(Stored items)
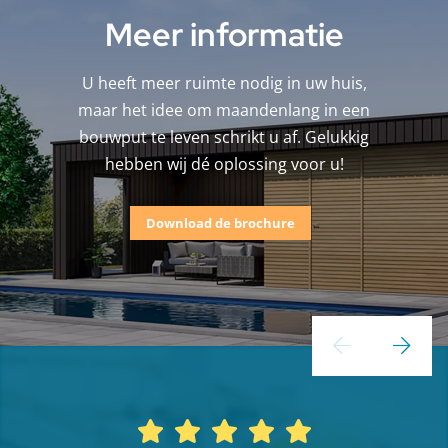
Meer informatie
U heeft meer ruimte nodig in uw huis,
maar het idee om maandenlang in een
bouwput te leven schrikt u af. Gelukkig
hebben wij dé oplossing voor u!
Download de brochure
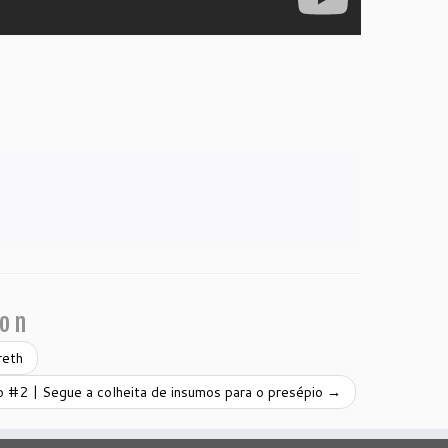
ion
reth
o #2 | Segue a colheita de insumos para o presépio
→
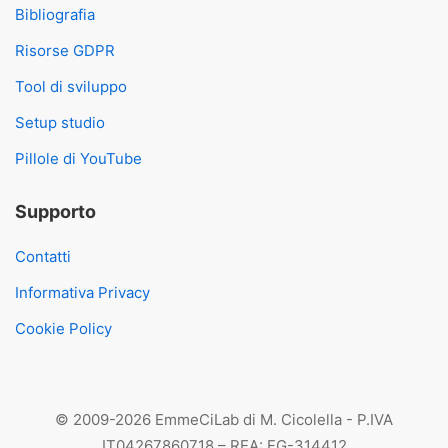
Bibliografia
Risorse GDPR
Tool di sviluppo
Setup studio
Pillole di YouTube
Supporto
Contatti
Informativa Privacy
Cookie Policy
© 2009-2026 EmmeCiLab di M. Cicolella - P.IVA
IT04267860718 – REA: FG-314412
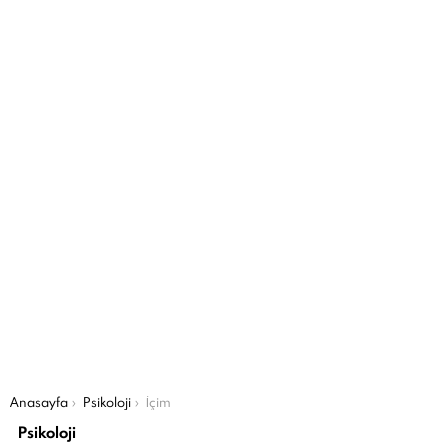
Şu an buradasın:
Anasayfa
Psikoloji
İçim
Psikoloji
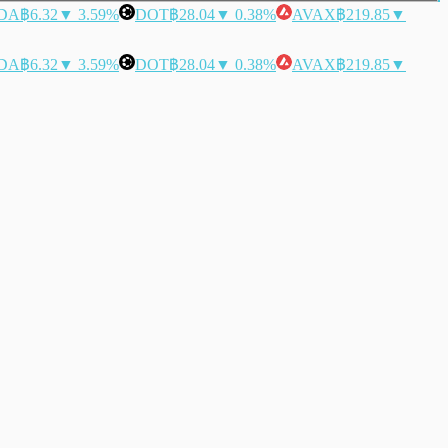
DA
฿6.32
▼ 3.59%
DOT
฿28.04
▼ 0.38%
AVAX
฿219.85
▼
DA
฿6.32
▼ 3.59%
DOT
฿28.04
▼ 0.38%
AVAX
฿219.85
▼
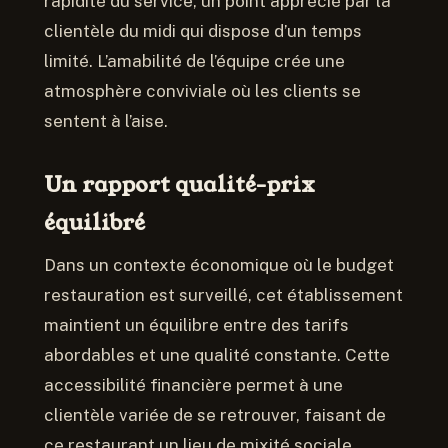
rapidité du service, un point apprécié par la
clientèle du midi qui dispose d’un temps
limité. L’amabilité de l’équipe crée une
atmosphère conviviale où les clients se
sentent à l’aise.
Un rapport qualité-prix
équilibré
Dans un contexte économique où le budget
restauration est surveillé, cet établissement
maintient un équilibre entre des tarifs
abordables et une qualité constante. Cette
accessibilité financière permet à une
clientèle variée de se retrouver, faisant de
ce restaurant un lieu de mixité sociale.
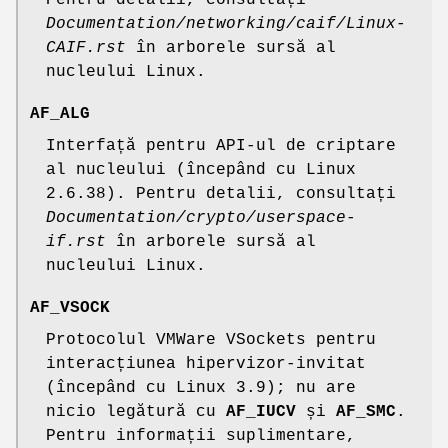
Documentation/networking/caif/Linux-
CAIF.rst
în arborele sursă al
nucleului Linux.
AF_ALG
Interfață pentru API-ul de criptare
al nucleului (începând cu Linux
2.6.38). Pentru detalii, consultați
Documentation/crypto/userspace-
if.rst
în arborele sursă al
nucleului Linux.
AF_VSOCK
Protocolul VMWare VSockets pentru
interacțiunea hipervizor-invitat
(începând cu Linux 3.9); nu are
nicio legătură cu
AF_IUCV
și
AF_SMC
.
Pentru informații suplimentare,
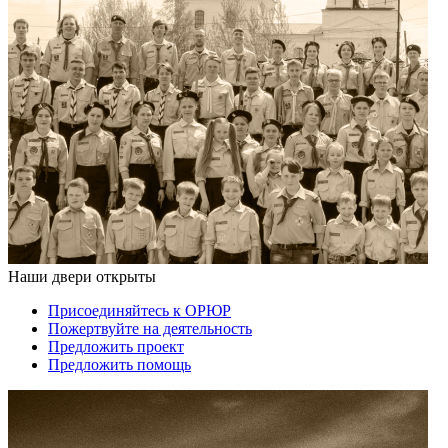
Наши двери открыты
Присоединяйтесь к ОРЮР
Пожертвуйте на деятельность
Предложить проект
Предложить помощь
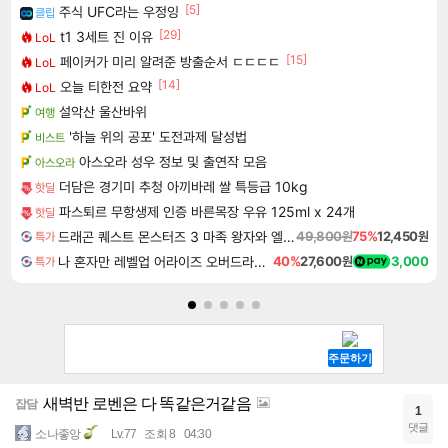
[5]
주식 UFC라는 우정잉
클립
[29]
t1 3세트 진 이유
LoL
[15]
페이커가 미리 알려준 방출순서 ㄷㄷㄷㄷ
LoL
[14]
오늘 티한전 요약
LoL
설악산 울산바위
여행
'하늘 위의 공포' 도전과제 달성법
비스트
아스오라 성우 정보 및 출연작 모음
아스오라
더담은 경기미 추청 아끼바레 쌀 특등급 10kg
핫딜
파스퇴르 무항생제 인증 바른목장 우유 125ml x 24개
핫딜
드래곤 퀘스트 몬스터즈 3 마족 왕자와 엘프의 여행 Dragon Quest Monsters The Dark Prince
49,800원
75%
12,450원
특가
나 혼자만 레벨업 어라이즈 오버드라이브 Solo Leveling Arise
40%
27,600원
3,000
특가
새벽반 로벤은 다 똑같은거같음
잡담
1
댓글
소나좋앙
Lv.77
조회 8
04:30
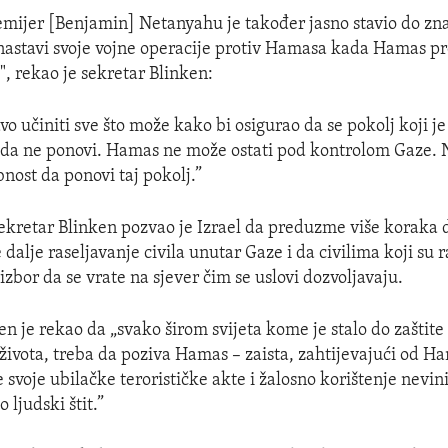
remijer [Benjamin] Netanyahu je također jasno stavio do zna
astavi svoje vojne operacije protiv Hamasa kada Hamas pr
", rekao je sekretar Blinken:
vo učiniti sve što može kako bi osigurao da se pokolj koji 
kada ne ponovi. Hamas ne može ostati pod kontrolom Gaze.
nost da ponovi taj pokolj.”
ekretar Blinken pozvao je Izrael da preduzme više koraka da
e dalje raseljavanje civila unutar Gaze i da civilima koji su r
zbor da se vrate na sjever čim se uslovi dozvoljavaju.
en je rekao da „svako širom svijeta kome je stalo do zaštit
h života, treba da poziva Hamas – zaista, zahtijevajući od H
svoje ubilačke terorističke akte i žalosno korištenje nevi
 ljudski štit.”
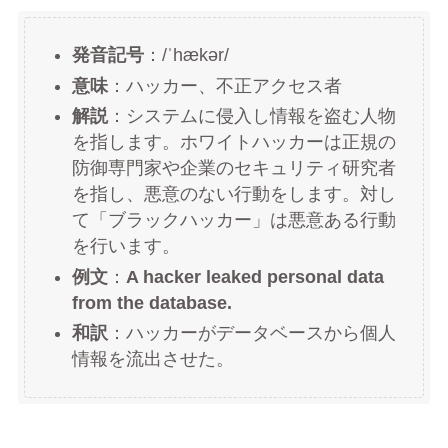
発音記号
：/ˈhækər/
意味
：ハッカー、不正アクセス者
解説
：システムに侵入し情報を盗む人物
を指します。ホワイトハッカーは正規の
防御専門家や企業のセキュリティ研究者
を指し、悪意のない行動をします。対し
て「ブラックハッカー」は悪意ある行動
を行います。
例文
：
A hacker leaked personal data
from the database.
和訳
：ハッカーがデータベースから個人
情報を流出させた。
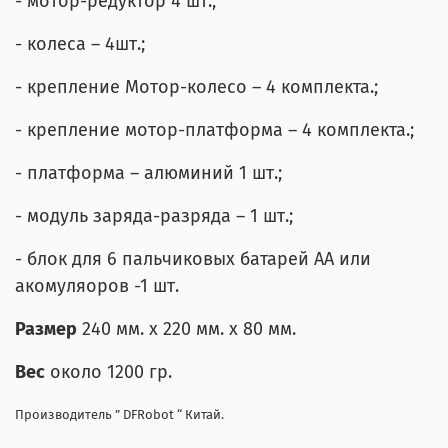
- мотор-редуктор 4 шт.;
- колеса – 4шт.;
- крепление Мотор-колесо – 4 комплекта.;
- крепление мотор-платформа – 4 комплекта.;
- платформа – алюминий 1 шт.;
- модуль заряда-разряда – 1 шт.;
- блок для 6 пальчиковых батарей АА или
акомуляоров -1 шт.
Размер
240 мм. х 220 мм. х 80 мм.
Вес
около 1200 гр.
Производитель ” DFRobot “ Китай.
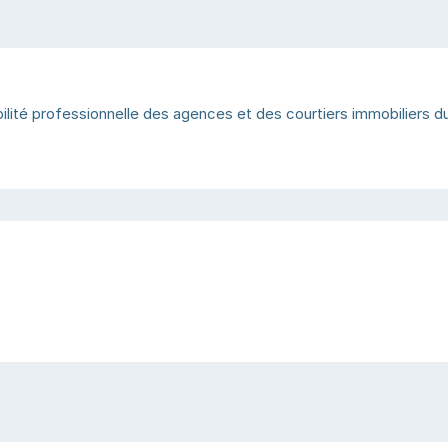
bilité professionnelle des agences et des courtiers immobiliers 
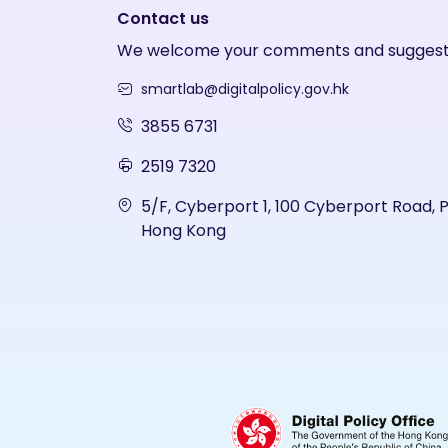
Contact us
We welcome your comments and suggest
smartlab@digitalpolicy.gov.hk
3855 6731
2519 7320
5/F, Cyberport 1, 100 Cyberport Road, 
Hong Kong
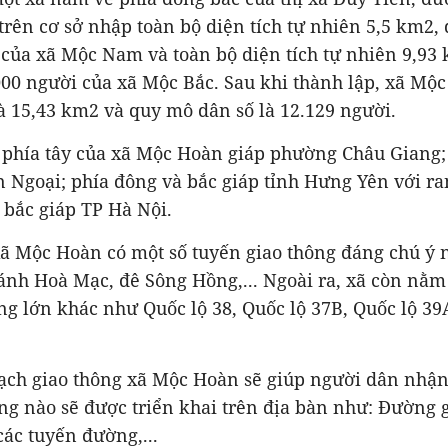
rên cơ sở nhập toàn bộ diện tích tự nhiên 5,5 km2,
 của xã Mộc Nam và toàn bộ diện tích tự nhiên 9,93
000 người của xã Mộc Bắc. Sau khi thành lập, xã Mộ
là 15,43 km2 và quy mô dân số là 12.129 người.
lý, phía tây của xã Mộc Hoàn giáp phường Châu Giang
 Ngoại; phía đông và bắc giáp tỉnh Hưng Yên với ran
 bắc giáp TP Hà Nội.
xã Mộc Hoàn có một số tuyến giao thông đáng chú ý 
ánh Hoà Mạc, đê Sông Hồng,... Ngoài ra, xã còn nằm
ng lớn khác như Quốc lộ 38, Quốc lộ 37B, Quốc lộ 3
ạch giao thông xã Mộc Hoàn sẽ giúp người dân nhận
ng nào sẽ được triển khai trên địa bàn như: Đường g
các tuyến đường,...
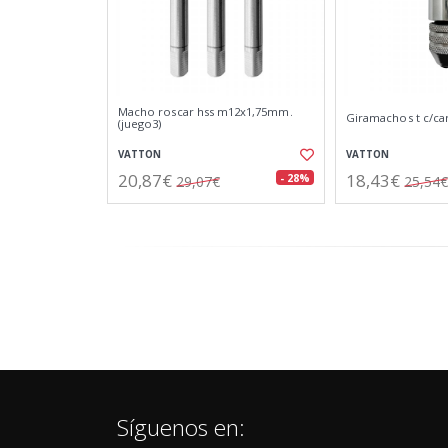
Macho roscar hss m12x1,75mm.
Giramachos t c/c
(juego3)
VATTON
VATTON
20,87€
18,43€
- 28%
29,07€
25,54€
Síguenos en:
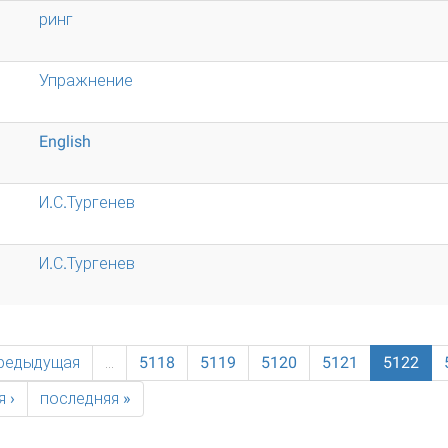
ринг
Упражнение
English
И.С.Тургенев
И.С.Тургенев
предыдущая
…
5118
5119
5120
5121
5122
 ›
последняя »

BRIEF: Working from the entries above, please transcribe only the lines from the line with "Пожертвуйте на деятельность" through the line with "ekretar Blinken pozvao", exactly, with both end lines and without pictures.

EXERCISE ANSWER:
Пожертвуйте на деятельность
Предложить проект
Предложить помощь
[5]
주식 UFC라는 우정잉
클립
[29]
t1 3세트 진 이유
LoL
[15]
페이커가 미리 알려준 방출순서 ㄷㄷㄷㄷ
LoL
[14]
오늘 티한전 요약
LoL
설악산 울산바위
여행
'하늘 위의 공포' 도전과제 달성법
비스트
아스오라 성우 정보 및 출연작 모음
아스오라
더담은 경기미 추청 아끼바레 쌀 특등급 10kg
핫딜
파스퇴르 무항생제 인증 바른목장 우유 125ml x 24개
핫딜
드래곤 퀘스트 몬스터즈 3 마족 왕자와 엘프의 여행 Dragon Quest Monsters The Dark Prince
49,800원
75%
12,450원
특가
나 혼자만 레벨업 어라이즈 오버드라이브 Solo Leveling Arise
40%
27,600원
3,000
특가
새벽반 로벤은 다 똑같은거같음
잡담
1
댓글
소나좋앙
Lv.77
조회 8
04:30
remijer [Benjamin] Netanyahu je također jasno stavio do zna
astavi svoje vojne operacije protiv Hamasa kada Hamas pr
", rekao je sekretar Blinken:
vo učiniti sve što može kako bi osigurao da se pokolj koji 
kada ne ponovi. Hamas ne može ostati pod kontrolom Gaze.
nost da ponovi taj pokolj.”
ekretar Blinken pozvao je Izrael da preduzme više koraka da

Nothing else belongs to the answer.